== DIRECTIVE ==
Restate the entries below word for word, leaving nothing out.

BEGIN RECORDS TO PROCESS

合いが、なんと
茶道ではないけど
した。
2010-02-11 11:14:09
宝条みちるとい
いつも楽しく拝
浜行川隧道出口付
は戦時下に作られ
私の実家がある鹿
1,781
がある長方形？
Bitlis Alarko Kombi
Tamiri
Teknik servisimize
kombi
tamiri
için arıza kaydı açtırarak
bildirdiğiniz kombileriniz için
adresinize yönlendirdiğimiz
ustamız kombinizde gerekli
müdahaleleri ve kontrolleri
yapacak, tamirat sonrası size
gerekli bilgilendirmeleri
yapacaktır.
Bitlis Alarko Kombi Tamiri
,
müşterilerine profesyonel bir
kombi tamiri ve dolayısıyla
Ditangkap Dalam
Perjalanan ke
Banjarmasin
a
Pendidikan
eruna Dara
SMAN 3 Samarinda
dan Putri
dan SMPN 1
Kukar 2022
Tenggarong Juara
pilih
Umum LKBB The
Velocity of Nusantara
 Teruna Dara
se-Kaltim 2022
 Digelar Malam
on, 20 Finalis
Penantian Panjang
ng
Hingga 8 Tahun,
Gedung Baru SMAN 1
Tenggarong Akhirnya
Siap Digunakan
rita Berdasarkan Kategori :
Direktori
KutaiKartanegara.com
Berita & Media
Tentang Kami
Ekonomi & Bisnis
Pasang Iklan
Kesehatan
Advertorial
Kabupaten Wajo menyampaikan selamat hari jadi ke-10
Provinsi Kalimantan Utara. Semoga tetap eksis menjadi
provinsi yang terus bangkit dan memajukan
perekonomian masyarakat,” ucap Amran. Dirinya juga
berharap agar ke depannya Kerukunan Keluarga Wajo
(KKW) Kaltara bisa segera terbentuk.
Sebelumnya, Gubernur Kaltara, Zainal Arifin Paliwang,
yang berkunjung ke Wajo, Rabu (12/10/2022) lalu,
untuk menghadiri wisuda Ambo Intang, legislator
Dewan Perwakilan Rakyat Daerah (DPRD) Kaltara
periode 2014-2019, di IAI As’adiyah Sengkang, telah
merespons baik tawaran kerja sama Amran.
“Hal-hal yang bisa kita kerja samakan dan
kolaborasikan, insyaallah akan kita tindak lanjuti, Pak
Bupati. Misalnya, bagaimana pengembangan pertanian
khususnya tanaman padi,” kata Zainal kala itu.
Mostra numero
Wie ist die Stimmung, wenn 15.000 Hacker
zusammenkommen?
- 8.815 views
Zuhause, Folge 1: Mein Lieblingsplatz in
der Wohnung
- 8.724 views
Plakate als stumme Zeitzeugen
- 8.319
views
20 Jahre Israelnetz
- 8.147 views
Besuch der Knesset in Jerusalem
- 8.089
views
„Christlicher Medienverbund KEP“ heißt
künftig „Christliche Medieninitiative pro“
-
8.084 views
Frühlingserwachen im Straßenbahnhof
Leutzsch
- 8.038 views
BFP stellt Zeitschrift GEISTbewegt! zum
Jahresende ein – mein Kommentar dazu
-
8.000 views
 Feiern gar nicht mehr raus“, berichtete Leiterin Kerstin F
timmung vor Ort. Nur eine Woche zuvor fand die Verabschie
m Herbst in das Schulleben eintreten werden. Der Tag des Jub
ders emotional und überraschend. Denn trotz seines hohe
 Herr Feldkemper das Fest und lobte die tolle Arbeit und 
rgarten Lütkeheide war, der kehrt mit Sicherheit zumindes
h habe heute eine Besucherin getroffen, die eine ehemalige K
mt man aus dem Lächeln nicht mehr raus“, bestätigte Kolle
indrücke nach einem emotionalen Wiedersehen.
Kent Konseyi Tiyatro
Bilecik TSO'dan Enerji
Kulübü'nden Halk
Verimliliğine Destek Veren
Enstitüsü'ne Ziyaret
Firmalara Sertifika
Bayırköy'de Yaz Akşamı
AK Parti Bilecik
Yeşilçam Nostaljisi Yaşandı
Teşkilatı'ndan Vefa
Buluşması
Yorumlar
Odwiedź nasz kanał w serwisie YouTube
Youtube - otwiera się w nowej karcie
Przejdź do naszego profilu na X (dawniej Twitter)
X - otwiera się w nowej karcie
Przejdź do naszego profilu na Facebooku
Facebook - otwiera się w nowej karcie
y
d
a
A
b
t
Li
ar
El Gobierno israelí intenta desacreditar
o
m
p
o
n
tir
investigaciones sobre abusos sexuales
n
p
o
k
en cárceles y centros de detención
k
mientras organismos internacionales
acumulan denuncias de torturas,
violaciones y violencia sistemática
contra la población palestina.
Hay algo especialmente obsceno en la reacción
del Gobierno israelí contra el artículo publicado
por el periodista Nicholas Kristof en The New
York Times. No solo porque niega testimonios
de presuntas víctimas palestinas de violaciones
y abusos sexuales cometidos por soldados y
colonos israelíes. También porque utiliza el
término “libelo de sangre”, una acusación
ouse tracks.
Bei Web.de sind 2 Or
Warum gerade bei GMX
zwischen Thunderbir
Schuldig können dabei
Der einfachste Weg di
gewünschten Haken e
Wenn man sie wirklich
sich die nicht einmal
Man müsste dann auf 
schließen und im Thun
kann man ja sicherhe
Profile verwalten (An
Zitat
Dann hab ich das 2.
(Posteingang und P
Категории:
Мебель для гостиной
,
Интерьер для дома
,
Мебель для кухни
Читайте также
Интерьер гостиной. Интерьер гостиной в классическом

END RECORDS TO PROCESS

== FINISHED TASK ==
合いが、なんと
茶道ではないけど
した。
2010-02-11 11:14:09
宝条みちるとい
いつも楽しく拝
浜行川隧道出口付
は戦時下に作られ
私の実家がある鹿
1,781
がある長方形？
Bitlis Alarko Kombi
Tamiri
Teknik servisimize
kombi
tamiri
için arıza kaydı açtırarak
bildirdiğiniz kombileriniz için
adresinize yönlendirdiğimiz
ustamız kombinizde gerekli
müdahaleleri ve kontrolleri
yapacak, tamirat sonrası size
gerekli bilgilendirmeleri
yapacaktır.
Bitlis Alarko Kombi Tamiri
,
müşterilerine profesyonel bir
kombi tamiri ve dolayısıyla
Ditangkap Dalam
Perjalanan ke
Banjarmasin
a
Pendidikan
eruna Dara
SMAN 3 Samarinda
dan Putri
dan SMPN 1
Kukar 2022
Tenggarong Juara
pilih
Umum LKBB The
Velocity of Nusantara
 Teruna Dara
se-Kaltim 2022
 Digelar Malam
on, 20 Finalis
Penantian Panjang
ng
Hingga 8 Tahun,
Gedung Baru SMAN 1
Tenggarong Akhirnya
Siap Digunakan
rita Berdasarkan Kategori :
Direktori
KutaiKartanegara.com
Berita & Media
Tentang Kami
Ekonomi & Bisnis
Pasang Iklan
Kesehatan
Advertorial
Kabupaten Wajo menyampaikan selamat hari jadi ke-10
Provinsi Kalimantan Utara. Semoga tetap eksis menjadi
provinsi yang terus bangkit dan memajukan
perekonomian masyarakat,” ucap Amran. Dirinya juga
berharap agar ke depannya Kerukunan Keluarga Wajo
(KKW) Kaltara bisa segera terbentuk.
Sebelumnya, Gubernur Kaltara, Zainal Arifin Paliwang,
yang berkunjung ke Wajo, Rabu (12/10/2022) lalu,
untuk menghadiri wisuda Ambo Intang, legislator
Dewan Perwakilan Rakyat Daerah (DPRD) Kaltara
periode 2014-2019, di IAI As’adiyah Sengkang, telah
merespons baik tawaran kerja sama Amran.
“Hal-hal yang bisa kita kerja samakan dan
kolaborasikan, insyaallah akan kita tindak lanjuti, Pak
Bupati. Misalnya, bagaimana pengembangan pertanian
khususnya tanaman padi,” kata Zainal kala itu.
Mostra numero
Wie ist die Stimmung, wenn 15.000 Hacker
zusammenkommen?
- 8.815 views
Zuhause, Folge 1: Mein Lieblingsplatz in
der Wohnung
- 8.724 views
Plakate als stumme Zeitzeugen
- 8.319
views
20 Jahre Israelnetz
- 8.147 views
Besuch der Knesset in Jerusalem
- 8.089
views
„Christlicher Medienverbund KEP“ heißt
künftig „Christliche Medieninitiative pro“
-
8.084 views
Frühlingserwachen im Straßenbahnhof
Leutzsch
- 8.038 views
BFP stellt Zeitschrift GEISTbewegt! zum
Jahresende ein – mein Kommentar dazu
-
8.000 views
 Feiern gar nicht mehr raus“, berichtete Leiterin Kerstin F
timmung vor Ort. Nur eine Woche zuvor fand die Verabschie
m Herbst in das Schulleben eintreten werden. Der Tag des Jub
ders emotional und überraschend. Denn trotz seines hohe
 Herr Feldkemper das Fest und lobte die tolle Arbeit und 
rgarten Lütkeheide war, der kehrt mit Sicherheit zumindes
h habe heute eine Besucherin getroffen, die eine ehemalige K
mt man aus dem Lächeln nicht mehr raus“, bestätigte Kolle
indrücke nach einem emotionalen Wiedersehen.
Kent Konseyi Tiyatro
Bilecik TSO'dan Enerji
Kulübü'nden Halk
Verimliliğine Destek Veren
Enstitüsü'ne Ziyaret
Firmalara Sertifika
Bayırköy'de Yaz Akşamı
AK Parti Bilecik
Yeşilçam Nostaljisi Yaşandı
Teşkilatı'ndan Vefa
Buluşması
Yorumlar
Odwiedź nasz kanał w serwisie YouTube
Youtube - otwiera się w nowej karcie
Przejdź do naszego profilu na X (dawniej Twitter)
X - otwiera się w nowej karcie
Przejdź do naszego profilu na Facebooku
Facebook - otwiera się w nowej karcie
y
d
a
A
b
t
Li
ar
El Gobierno israelí intenta desacreditar
o
m
p
o
n
tir
investigaciones sobre abusos sexuales
n
p
o
k
en cárceles y centros de detención
k
mientras organismos internacionales
acumulan denuncias de torturas,
violaciones y violencia sistemática
contra la población palestina.
Hay algo especialmente obsceno en la reacción
del Gobierno israelí contra el artículo publicado
por el periodista Nicholas Kristof en The New
York Times. No solo porque niega testimonios
de presuntas víctimas palestinas de violaciones
y abusos sexuales cometidos por soldados y
colonos israelíes. También porque utiliza el
término “libelo de sangre”, una acusación
ouse tracks.
Bei Web.de sind 2 Or
Warum gerade bei GMX
zwischen Thunderbir
Schuldig können dabei
Der einfachste Weg di
gewünschten Haken e
Wenn man sie wirklich
sich die nicht einmal
Man müsste dann auf 
schließen und im Thun
kann man ja sicherhe
Profile verwalten (An
Zitat
Dann hab ich das 2.
(Posteingang und P
Категории:
Мебель для гостиной
,
Интерьер для дома
,
Мебель для кухни
Читайте также
Интерьер гостиной. Интерьер гостиной в классическом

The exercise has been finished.